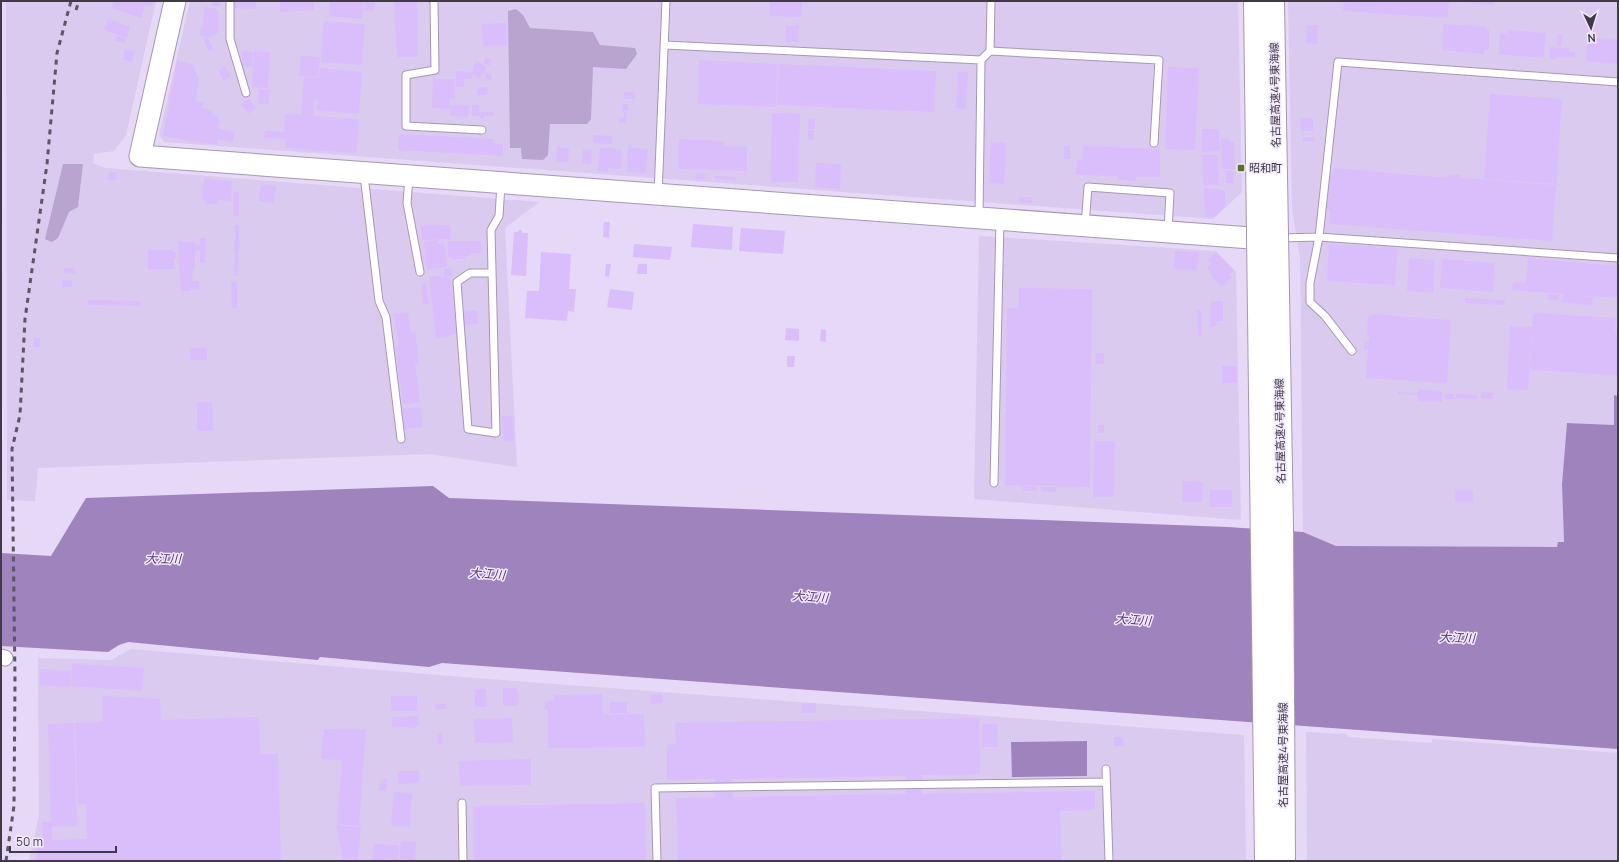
<svg xmlns="http://www.w3.org/2000/svg" width="1619" height="862" font-family="Manrope,'Noto Sans JP',sans-serif">
<style>
.built{fill:#dbcaef}
.green{fill:#b8a4cf}
.water{fill:#9f83bd}
.building{fill:#dabdfb}
.lines{fill:none;stroke-linecap:round;stroke-linejoin:round}
.lane-casing{stroke:#a598b4;stroke-width:9}
.street-casing{stroke:#a598b4;stroke-width:17}
.secondary-casing{stroke:#a598b4;stroke-width:23}
.lane{stroke:#fff;stroke-width:7}
.street{stroke:#fff;stroke-width:15}
.secondary{stroke:#fff;stroke-width:21}
.rail{stroke:#5c5564;stroke-width:3;stroke-dasharray:5 5;stroke-linecap:butt}
.highway-bridge-casing{stroke:#a598b4;stroke-width:24;stroke-linecap:butt}
.highway-bridge{stroke:#fff;stroke-width:22}
.poi-dot{fill:#577225;stroke:#f1e8fb;stroke-width:1.5}
.labels{text-anchor:middle;stroke-width:3;stroke-linejoin:round;paint-order:stroke}
.street-label{font-size:11px;fill:#3f3a46;stroke:#f1e8fb}
.poi-label{font-size:11px;fill:#3f3a46;stroke:#f1e8fb;text-anchor:start}
.water-label{font-size:12px;font-style:italic;fill:#5a347c;stroke:#f1e8fb}
</style>
<rect width="100%" height="100%" fill="#e6d8f7"/>
<!-- built -->
<path class="built" d="M 6,1 L 156,1 L 126,135 L 114,151 L 94,154 L 93,163 L 105,168 L 539,202 L 505,228 L 517,467 L 430,454 L 38,468 L 35,501 L 7,500 Z
M 190,1 L 1238,1 L 1242,192 L 1213,219 L 164,142 L 159,135 Z
M 1288,1 L 1618,1 L 1618,396 L 1614,396 L 1614,425 L 1567,423 L 1562,484 L 1564,542 L 1557,547 L 1336,546 L 1303,532 L 1300,259 L 1292,209 Z
M 979,236 L 1216,251 L 1236,272 L 1241,520 L 974,499 Z
M 131,649 L 462,677 L 1244,735 L 1246,861 L 29,861 L 39,815 L 38,658 L 111,660 Z
M 1306,732 L 1347,734 L 1347,737 L 1432,743 L 1432,739 L 1618,753 L 1618,861 L 1307,861 Z"/>
<!-- green -->
<path class="green" d="M 516,9 L 523,15 L 530,28 L 593,32 L 600,45 L 635,48 L 637,54 L 626,69 L 593,67 L 591,119 L 587,124 L 550,124 L 548,155 L 543,160 L 522,159 L 521,148 L 510,148 L 508,11 Z
M 63,164 L 83,164 L 78,207 L 69,212 L 58,238 L 52,242 L 45,239 Z"/>
<!-- water -->
<path class="water" d="M 1614,395 L 1618,396 L 1618,749 L 442,663 L 429,667 L 320,657 L 318,660 L 128,642 L 119,645 L 108,652 L 1,646 L 1,553 L 51,556 L 86,498 L 433,486 L 449,498 L 1228,527 L 1303,532 L 1336,546 L 1557,547 L 1558,542 L 1564,542 L 1562,484 L 1567,423 L 1614,425 Z
M 1087,741 L 1087,776 L 1012,777 L 1011,742 Z"/>
<!-- building -->
<path class="building" d="M 114,1 L 153,1 L 151,7 L 145,5 L 141,18 L 112,8 Z
M 212,1 L 220,1 L 220,6 L 212,6 Z
M 235,1 L 256,1 L 256,9 L 234,8 Z
M 280,1 L 314,1 L 314,10 L 280,12 Z
M 330,1 L 363,1 L 362,19 L 329,16 Z
M 365,1 L 375,1 L 374,11 L 364,10 Z
M 394,1 L 417,1 L 418,57 L 397,57 Z
M 770,1 L 802,1 L 802,17 L 770,16 Z
M 1344,1 L 1449,1 L 1447,18 L 1343,11 Z
M 1458,1 L 1493,1 L 1493,5 Z
M 204,7 L 215,8 L 215,10 L 218,10 L 219,32 L 211,37 L 201,36 L 199,28 L 203,29 Z
M 108,19 L 130,27 L 127,38 L 104,30 Z
M 324,21 L 365,24 L 362,65 L 321,62 Z
M 506,23 L 507,45 L 483,46 L 482,24 Z
M 1444,24 L 1486,27 L 1486,29 L 1489,29 L 1489,50 L 1484,50 L 1484,54 L 1442,50 Z
M 1307,25 L 1318,25 L 1317,44 L 1306,43 Z
M 786,26 L 799,26 L 798,42 L 786,42 Z
M 1508,30 L 1546,33 L 1544,58 L 1506,55 Z
M 1500,33 L 1507,33 L 1506,55 L 1499,54 Z
M 1558,34 L 1562,35 L 1561,46 L 1557,46 Z
M 117,36 L 126,39 L 124,43 L 115,41 Z
M 208,37 L 213,49 L 208,51 L 204,39 Z
M 1588,37 L 1618,40 L 1618,64 L 1586,61 Z
M 1550,47 L 1569,48 L 1569,52 L 1575,53 L 1575,58 L 1555,57 L 1555,59 L 1549,59 Z
M 125,49 L 135,51 L 132,62 L 123,59 Z
M 242,51 L 253,52 L 252,67 L 241,66 Z
M 254,51 L 270,52 L 268,88 L 252,87 Z
M 301,56 L 320,57 L 318,77 L 299,76 Z
M 486,58 L 492,60 L 489,66 L 483,63 Z
M 477,60 L 487,68 L 479,79 L 472,74 L 472,79 L 464,79 L 464,87 L 456,87 L 456,71 L 472,72 L 474,67 L 473,66 Z
M 699,60 L 778,64 L 776,107 L 698,104 Z
M 177,61 L 193,64 L 193,67 L 199,78 L 195,101 L 203,102 L 202,108 L 212,110 L 211,115 L 217,116 L 220,121 L 218,129 L 235,132 L 233,142 L 218,139 L 217,145 L 163,136 Z
M 779,64 L 936,71 L 934,112 L 777,105 Z
M 225,66 L 231,76 L 224,81 L 218,71 Z
M 1168,67 L 1199,68 L 1195,150 L 1165,149 Z
M 320,68 L 362,72 L 359,114 L 317,110 L 318,100 L 314,99 L 313,116 L 359,119 L 356,153 L 285,148 L 286,139 L 264,138 L 265,131 L 284,132 L 285,114 L 301,115 L 304,77 L 319,78 Z
M 958,71 L 968,72 L 966,109 L 956,108 Z
M 491,73 L 492,80 L 486,81 L 485,74 Z
M 433,79 L 455,79 L 454,99 L 450,99 L 450,109 L 432,108 Z
M 478,87 L 488,87 L 487,95 L 477,95 Z
M 259,89 L 270,90 L 268,104 L 258,104 Z
M 624,92 L 635,93 L 635,99 L 624,99 Z
M 1490,94 L 1562,99 L 1556,184 L 1484,179 Z
M 249,98 L 256,108 L 248,114 L 241,104 Z
M 622,104 L 628,104 L 628,111 L 622,111 Z
M 451,105 L 469,106 L 468,117 L 450,116 Z
M 472,105 L 479,105 L 479,112 L 494,112 L 494,116 L 484,116 L 484,119 L 481,119 L 481,117 L 472,116 Z
M 624,112 L 627,112 L 626,123 L 619,123 L 619,118 L 624,118 Z
M 772,113 L 800,114 L 798,182 L 771,182 Z
M 808,118 L 815,118 L 815,129 L 808,129 Z
M 1300,118 L 1313,118 L 1313,131 L 1301,131 Z
M 1202,129 L 1219,129 L 1220,151 L 1202,152 Z
M 808,130 L 814,130 L 814,140 L 808,140 Z
M 399,134 L 494,139 L 493,143 L 503,144 L 503,156 L 398,150 Z
M 593,135 L 612,136 L 612,144 L 593,143 Z
M 1303,137 L 1314,137 L 1314,141 L 1303,142 Z
M 679,139 L 724,141 L 724,146 L 747,147 L 747,171 L 678,169 Z
M 1221,139 L 1229,139 L 1229,142 L 1234,142 L 1235,169 L 1222,169 Z
M 991,142 L 1006,143 L 1004,184 L 989,183 Z
M 1064,146 L 1070,146 L 1070,159 L 1064,159 Z
M 1083,146 L 1160,149 L 1160,177 L 1136,177 L 1136,181 L 1117,180 L 1117,176 L 1076,175 L 1077,159 L 1082,160 Z
M 557,147 L 569,148 L 568,162 L 556,162 Z
M 604,147 L 622,150 L 621,169 L 608,168 L 608,172 L 598,171 L 600,148 L 604,148 Z
M 628,147 L 648,149 L 646,173 L 627,172 Z
M 583,149 L 592,150 L 591,164 L 582,163 Z
M 1202,155 L 1218,155 L 1219,185 L 1204,185 Z
M 816,163 L 841,164 L 840,189 L 815,187 Z
M 1334,168 L 1447,178 L 1447,174 L 1461,175 L 1461,178 L 1556,185 L 1552,241 L 1329,224 L 1330,210 L 1324,210 L 1327,173 L 1333,174 Z
M 1226,171 L 1234,171 L 1234,183 L 1226,183 Z
M 109,172 L 116,173 L 116,180 L 108,180 Z
M 696,173 L 705,173 L 704,179 L 695,179 Z
M 715,176 L 736,177 L 736,181 L 715,179 Z
M 204,179 L 232,181 L 231,201 L 218,200 L 217,204 L 205,203 L 205,200 L 202,199 Z
M 261,185 L 276,186 L 274,203 L 259,201 Z
M 1204,188 L 1225,190 L 1225,207 L 1215,217 L 1205,217 Z
M 234,192 L 239,192 L 239,216 L 234,217 Z
M 1019,197 L 1032,197 L 1032,203 L 1019,202 Z
M 604,222 L 610,222 L 609,238 L 603,237 Z
M 693,224 L 733,227 L 732,250 L 691,247 Z
M 235,225 L 239,225 L 239,251 L 234,250 Z
M 450,225 L 451,239 L 422,240 L 421,226 Z
M 741,228 L 785,231 L 783,254 L 739,251 Z
M 519,230 L 522,230 L 522,233 L 528,233 L 526,276 L 511,275 L 514,232 L 518,232 Z
M 200,238 L 206,238 L 205,263 L 200,263 L 200,251 L 195,251 L 195,270 L 193,270 L 192,281 L 199,281 L 199,289 L 193,290 L 191,285 L 191,291 L 181,291 L 178,242 L 195,242 L 195,245 L 200,245 Z
M 438,240 L 438,244 L 444,243 L 447,267 L 427,270 L 424,242 Z
M 448,241 L 481,241 L 481,253 L 472,253 L 469,256 L 465,256 L 465,259 L 452,259 L 452,257 L 448,257 Z
M 634,244 L 672,247 L 670,260 L 633,257 Z
M 1329,244 L 1397,248 L 1395,285 L 1327,281 Z
M 148,250 L 174,250 L 174,252 L 176,252 L 176,258 L 174,258 L 174,269 L 148,269 Z
M 235,251 L 238,251 L 238,276 L 234,276 Z
M 1175,251 L 1199,252 L 1197,270 L 1174,269 Z
M 541,252 L 571,254 L 569,289 L 576,289 L 574,312 L 568,311 L 567,321 L 525,318 L 527,291 L 539,291 Z
M 1216,252 L 1225,261 L 1212,274 L 1207,268 L 1211,264 L 1208,260 Z
M 1409,258 L 1435,260 L 1433,293 L 1407,291 Z
M 1528,258 L 1618,266 L 1618,298 L 1587,296 L 1586,303 L 1587,297 L 1593,297 L 1592,306 L 1562,302 L 1563,294 L 1512,290 L 1513,282 L 1526,283 Z
M 1442,259 L 1495,263 L 1493,292 L 1440,288 Z
M 1225,261 L 1234,270 L 1229,275 L 1232,277 L 1222,287 L 1211,276 Z
M 606,264 L 611,264 L 609,277 L 605,276 Z
M 638,264 L 647,264 L 647,274 L 637,274 Z
M 64,268 L 75,269 L 75,274 L 64,273 Z
M 452,268 L 453,276 L 444,277 L 444,269 Z
M 441,276 L 442,278 L 451,277 L 457,333 L 449,336 L 436,338 L 429,277 Z
M 62,280 L 72,280 L 72,287 L 62,287 Z
M 231,282 L 237,282 L 237,308 L 232,308 Z
M 426,283 L 429,304 L 423,305 L 421,284 Z
M 1019,288 L 1092,289 L 1090,487 L 1005,485 L 1007,308 L 1019,308 Z
M 610,289 L 634,292 L 632,310 L 607,307 Z
M 1548,294 L 1559,295 L 1559,300 L 1548,300 Z
M 1465,298 L 1505,300 L 1504,305 L 1465,303 Z
M 88,300 L 140,301 L 140,306 L 88,305 Z
M 1211,301 L 1223,301 L 1223,321 L 1217,321 L 1216,326 L 1210,326 Z
M 477,310 L 478,324 L 464,325 L 463,311 Z
M 1197,310 L 1201,310 L 1202,336 L 1198,336 Z
M 408,312 L 411,333 L 415,332 L 419,363 L 415,364 L 420,402 L 403,404 L 395,347 L 399,346 L 394,314 Z
M 1533,313 L 1616,318 L 1615,331 L 1618,332 L 1618,375 L 1530,370 Z
M 1371,314 L 1451,320 L 1447,383 L 1366,378 L 1368,350 L 1364,350 L 1365,341 L 1369,341 L 1369,335 L 1367,335 L 1368,316 L 1371,317 Z
M 1510,326 L 1532,327 L 1528,390 L 1507,389 Z
M 786,328 L 799,329 L 799,341 L 785,340 Z
M 821,329 L 826,330 L 826,342 L 820,341 Z
M 34,338 L 40,338 L 40,347 L 34,347 Z
M 190,348 L 207,348 L 207,360 L 190,360 Z
M 1096,353 L 1104,353 L 1104,364 L 1096,364 Z
M 787,356 L 795,356 L 794,367 L 787,367 Z
M 1222,366 L 1237,366 L 1237,383 L 1222,383 Z
M 1418,389 L 1442,391 L 1442,402 L 1418,401 L 1418,395 L 1398,394 L 1398,392 L 1418,393 Z
M 1481,392 L 1494,393 L 1493,399 L 1481,398 Z
M 1445,394 L 1454,394 L 1454,399 L 1445,399 Z
M 1456,394 L 1477,395 L 1477,399 L 1456,398 Z
M 197,402 L 212,402 L 213,431 L 197,431 Z
M 420,407 L 423,427 L 404,429 L 402,409 Z
M 502,416 L 512,416 L 514,441 L 503,442 Z
M 1098,425 L 1104,425 L 1104,433 L 1098,433 Z
M 1094,441 L 1115,441 L 1114,497 L 1093,497 Z
M 1183,481 L 1203,482 L 1202,502 L 1182,502 Z
M 1023,486 L 1037,487 L 1037,491 L 1023,491 Z
M 1041,487 L 1056,487 L 1056,492 L 1041,491 Z
M 1210,490 L 1232,490 L 1232,507 L 1210,507 Z
M 1455,490 L 1473,491 L 1473,502 L 1455,501 Z
M 72,664 L 144,668 L 142,691 L 71,686 Z
M 40,669 L 71,671 L 70,687 L 39,685 Z
M 503,688 L 517,688 L 518,694 L 519,694 L 518,706 L 503,706 Z
M 475,689 L 486,689 L 487,707 L 475,707 Z
M 602,694 L 603,715 L 644,714 L 645,747 L 548,748 L 548,710 L 545,710 L 545,702 L 553,701 L 554,710 L 554,695 Z
M 662,694 L 663,703 L 651,704 L 650,695 Z
M 102,696 L 160,699 L 161,720 L 259,717 L 260,754 L 278,754 L 281,861 L 36,861 L 38,844 L 43,844 L 42,822 L 51,822 L 48,724 L 74,723 L 77,826 L 52,827 L 52,840 L 87,839 L 86,804 L 78,805 L 75,723 L 103,722 Z
M 391,696 L 417,696 L 417,711 L 391,711 Z
M 610,702 L 627,702 L 627,713 L 610,713 Z
M 816,703 L 816,713 L 802,713 L 802,704 Z
M 435,704 L 446,704 L 446,709 L 435,709 Z
M 418,716 L 419,726 L 415,726 L 415,728 L 392,726 L 392,717 Z
M 512,718 L 513,742 L 475,743 L 474,719 Z
M 979,718 L 980,774 L 922,775 L 922,794 L 1095,791 L 1095,810 L 1060,811 L 1061,861 L 678,861 L 676,798 L 906,794 L 906,776 L 732,779 L 733,797 L 715,797 L 715,779 L 667,780 L 667,745 L 676,744 L 675,723 Z
M 982,724 L 997,724 L 998,747 L 982,747 Z
M 324,729 L 366,730 L 359,826 L 337,824 L 342,760 L 321,759 Z
M 437,733 L 442,733 L 443,744 L 438,744 Z
M 1114,737 L 1123,737 L 1123,746 L 1114,746 Z
M 531,759 L 531,785 L 460,786 L 459,761 Z
M 398,771 L 419,771 L 419,783 L 398,784 Z
M 383,778 L 387,779 L 386,791 L 379,791 L 380,781 L 383,781 Z
M 394,792 L 412,793 L 410,827 L 391,826 Z
M 645,803 L 646,861 L 474,861 L 473,806 Z
M 336,825 L 361,827 L 358,860 L 343,859 Z
M 401,841 L 416,842 L 415,860 L 399,859 Z
M 374,844 L 399,845 L 398,860 L 384,859 L 383,861 L 372,861 Z"/>
<g class="lines">
<!-- lane casing -->
<g class="lane-casing">
<path id="lane" d="M 230,1 L 230,39 L 246,93
M 434,1 L 435,70 L 406,75 L 406,126 L 482,130
M 665,45 L 981,60 L 979,216
M 990,51 L 1159,60 L 1154,143
M 981,60 L 990,51 L 991,1
M 364,175 L 379,301 L 386,317 L 401,439
M 409,177 L 407,203 L 420,272
M 658,194 L 666,1
M 1085,225 L 1088,187 L 1170,193 L 1168,230
M 1279,238 L 1319,237 L 1618,258
M 492,273 L 470,273 L 457,282 L 468,429 L 496,433 L 491,230 L 499,216 L 501,184
M 1352,351 L 1325,316 L 1310,302 L 1310,283 L 1319,237 L 1338,62 L 1618,82
M 994,483 L 1000,221
M 1106,769 L 1109,861
M 462,803 L 463,861
M 657,861 L 655,788 L 1106,782"/>
</g>
<!-- street casing -->
<g class="street-casing">
<path id="street" d="M 1,657 L 5,658"/>
</g>
<!-- secondary casing -->
<g class="secondary-casing">
<path id="secondary" d="M 175,1 L 140,156 L 1251,238"/>
</g>
<!-- lane -->
<use href="#lane" class="lane"/>
<!-- street -->
<use href="#street" class="street"/>
<!-- secondary -->
<use href="#secondary" class="secondary"/>
<!-- rail -->
<path class="rail" d="M 76,10 L 79,1
M 6,861 L 14,806 L 15,680 L 12,449 L 20,415 L 25,319 L 47,164 L 57,53 L 71,1"/>
<!-- highway-bridge casing -->
<g class="highway-bridge-casing">
<path id="highway-bridge" d="M 1255,1 L 1266,861
M 1273,1 L 1282,528 L 1284,861"/>
</g>
<!-- highway-bridge -->
<use href="#highway-bridge" class="highway-bridge"/>
</g>
<!-- markers -->
<rect class="poi-dot" x="1237" y="164" width="8" height="8" rx="2"/>
<g class="labels">
<!-- street labels -->
<g class="street-label">
<text transform="translate(1275 95) rotate(-91)" y="4">名古屋高速4号東海線</text>
<text transform="translate(1280 431) rotate(-91)" y="4">名古屋高速4号東海線</text>
<text transform="translate(1283 755) rotate(-90)" y="4">名古屋高速4号東海線</text>
</g>
<!-- poi labels -->
<g class="poi-label">
<text x="1249" y="172">昭和町</text>
</g>
<!-- water labels -->
<g class="water-label">
<text transform="translate(163 559) rotate(1)" y="4">大江川</text>
<text transform="translate(487 574) rotate(4)" y="4">大江川</text>
<text transform="translate(810 597) rotate(4)" y="4">大江川</text>
<text transform="translate(1133 620) rotate(4)" y="4">大江川</text>
<text transform="translate(1457 638) rotate(2)" y="4">大江川</text>
</g>
</g>
<!-- border -->
<rect width="1619" height="862" fill="none" stroke="#3f3a46" stroke-width="4"/>
<!-- north arrow -->
<g transform="translate(1591 28) rotate(176)" stroke="#f1e8fb" stroke-width="3" paint-order="stroke">
<path d="M0-3L7 15L0 10L-7 15Z" fill="#3f3a46"/>
<text y="-6" font-size="11" font-weight="bold" text-anchor="middle" fill="#3f3a46">N</text>
</g>
<!-- scale -->
<path d="M10 846v6h106v-6" fill="none" stroke="#3f3a46" stroke-width="2"/>
<text x="16" y="846" font-size="12" fill="#3f3a46" stroke="#f1e8fb" stroke-width="3" paint-order="stroke">50 m</text>
</svg>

▶ **EXERCISE DIRECTIONS**: Would you please repeat exactly the lines above, starting at the line with "M 365,1 L 375,1 L 374,11 L 364,10 Z" and stopping at the line with "M 1588,37 L 1618,40 L 1618,64 L 1586,61 Z", both included?

▶ **RESULT**:
M 365,1 L 375,1 L 374,11 L 364,10 Z
M 394,1 L 417,1 L 418,57 L 397,57 Z
M 770,1 L 802,1 L 802,17 L 770,16 Z
M 1344,1 L 1449,1 L 1447,18 L 1343,11 Z
M 1458,1 L 1493,1 L 1493,5 Z
M 204,7 L 215,8 L 215,10 L 218,10 L 219,32 L 211,37 L 201,36 L 199,28 L 203,29 Z
M 108,19 L 130,27 L 127,38 L 104,30 Z
M 324,21 L 365,24 L 362,65 L 321,62 Z
M 506,23 L 507,45 L 483,46 L 482,24 Z
M 1444,24 L 1486,27 L 1486,29 L 1489,29 L 1489,50 L 1484,50 L 1484,54 L 1442,50 Z
M 1307,25 L 1318,25 L 1317,44 L 1306,43 Z
M 786,26 L 799,26 L 798,42 L 786,42 Z
M 1508,30 L 1546,33 L 1544,58 L 1506,55 Z
M 1500,33 L 1507,33 L 1506,55 L 1499,54 Z
M 1558,34 L 1562,35 L 1561,46 L 1557,46 Z
M 117,36 L 126,39 L 124,43 L 115,41 Z
M 208,37 L 213,49 L 208,51 L 204,39 Z
M 1588,37 L 1618,40 L 1618,64 L 1586,61 Z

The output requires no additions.